::: AUSGANGSTEXT :::

Nun, der weitere Plan war, mir am nächsten Morgen die Monatskarte am S-Bahnhof zu kaufen. Nicht so verkehrt, denn zwischen Aussteigen aus dem Bus und der Abfahrt der S-Bahn liegen zehn Minuten. Genug Zeit. Wenn der Bus pünktlich kommt!

Kam er natürlich nicht. Er kam mit 5 min. Verspätung. [Reicht aber sicher noch für den Automaten am Bahnhof. Öhm – wenn ich das Ticket an der S-Bahn kaufe, fahr ich ja im Bus schwarz!! ... Aber beim Busfahrer wird es sicher keine Monatskarten geben.] Ausrede, alte Monatskarte von Hasi, Einzelticket von gestern Abend und Geld fürs neue Monatsticket parat steig ich in den fünf Minuten verspäteten Bus. Und komme auf die glorreiche Idee, den Busfahrer nach Zeitkarten zu fragen. Was er erwartungsgemäß verneint.

Ich nehme Platz, meine Ausrede fest im Griff, und betrachte so die Schilder über der Frontscheibe: Nicht essen, Nicht irgendwas und Nicht telefonieren - als der Busfahrer sein Handy zückt. U. a. erzählt er seinem Gesprächspartner, an welcher Station er sich gerade befindet. [Der wird doch jetzt nicht den Kontrolleur verständigt haben, dass hier jemand zum abkassieren sitzt?]
Zwei Stationen später, er setzt gerade zum Abfahren an, bleibt der Bus abrupt stehen, der Fahrer dreht sich zu mir um mit den Worten “Ich hab die Karte”. [Oh Mist, jetzt sammelt er noch mehr Verspätung ein wegen mir. Aber wir haben ja noch fünf Minuten Reserve.] Ein bisschen holperig geht er mit mir durch das Menü seiner Ticketmaschine, was uns ingesamt nochmal ca. eine bis anderthalb Minuten kostet. [Geht ja noch.] Von da an ging alles recht flott. Der Fahrer beeilte sich und wir kamen rechtzeitig am S-Bahnhof an. - Für mich und alle, die stadteinwärts wollten.

Dass die stadtauswärts-Bahn 6 min. früher fährt, hatte ich bis dahin noch gar nicht bedacht. Diese fuhr gerade ein, als unser Bus ankam. Doch es sind ein paar Meter dazwischen. Es gibt Busfahrer, die halten schon mal etwas weiter vorne, wenn sie spät dran sind. Nicht so leider unser unerfahrener Neuling heute.

:::

## MATERIAL ERKUNDEN
#1 Fasse im Ausgangstext den Absatz, der mit „Zwei Stationen später“ beginnt, kürzer zusammen, ohne seine wesentlichen Fakten wegzulassen.
#2 Setze die Erzählung über den Kauf der Monatskarte im Bus nach ihrem letzten Satz fort.

::: AUSGEWÄHLTE ZEILEN :::

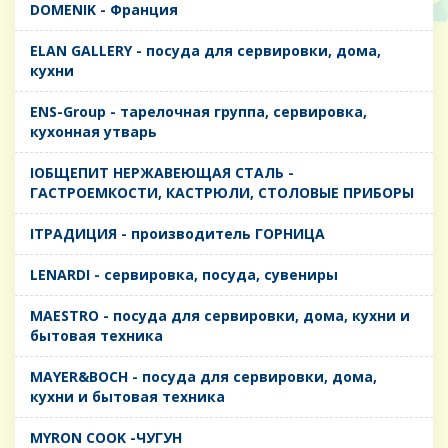
DOMENIK - Франция
ELAN GALLERY - посуда для сервировки, дома,
кухни
ENS-Group - тарелочная группа, сервировка,
кухонная утварь
IОБЩЕПИТ НЕРЖАВЕЮЩАЯ СТАЛЬ -
ГАСТРОЕМКОСТИ, КАСТРЮЛИ, СТОЛОВЫЕ ПРИБОРЫ
IТРАДИЦИЯ - производитель ГОРНИЦА
LENARDI - сервировка, посуда, сувениры
MAESTRO - посуда для сервировки, дома, кухни и
бытовая техника
MAYER&BOCH - посуда для сервировки, дома,
кухни и бытовая техника
MYRON COOK -ЧУГУН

:::

## LÖSUNGEN ZUR ÜBUNG
#1 Zwei Stationen später stoppt der Bus abrupt, und der Fahrer sagt zur erzählenden Person: „Ich hab die Karte.“ Sie befürchtet weitere Verspätung, verweist aber auf die noch verbleibenden fünf Minuten Reserve. Etwas holprig führt der Fahrer sie durch das Menü seiner Ticketmaschine, was etwa eine bis anderthalb Minuten kostet. Danach geht es zügig weiter: Der Fahrer beeilt sich, und der Bus erreicht den S-Bahnhof rechtzeitig für die erzählende Person und alle, die stadteinwärts fahren wollen.

#2
Der junge Mann neben mir - schwer geh- und sprachbehindert mit Krücke, vielleicht von einem Schlaganfall? - versuchte, sich zu artikulieren, dass der Bussfahrer doch anhalten solle, damit man die Bahn noch bekommt. Doch, der Fahrer hat’s nich geschnallt. Ist auch schwierig, wenn jemand nicht mehr herausbringt als ein ängstliches, verzweifeltes Geräusch, dass am ehesten dem Muhen einer Kuh nahe kommt.

Der Bus stand. Eine junge Frau eilte los und mit Hilfe einer gerade ausgestiegenen Dame, die die Tür offen hielt, bekam sie die S-Bahn noch. Der junge Mann, schwer geh- und sprachbehindert mit Krücke eilte ebenfalls los. So schnell er konnte. Das eine Bein über die Fußspitze schleifend, den Arm und die Krücke weit schwenkend, nocheinmal ob seiner Hilflosigkeit verzweifelt muhend. Am liebsten hätte ich irgendetwas getan, um die S-Bahn aufzuhalten. Doch das Gelingen einer solchen Aktion erschein mir äußerst unwahrscheinlich. Und er bekam die Bahn natürlich nicht. Er tat mir so leid. Ich war den Tränen nah.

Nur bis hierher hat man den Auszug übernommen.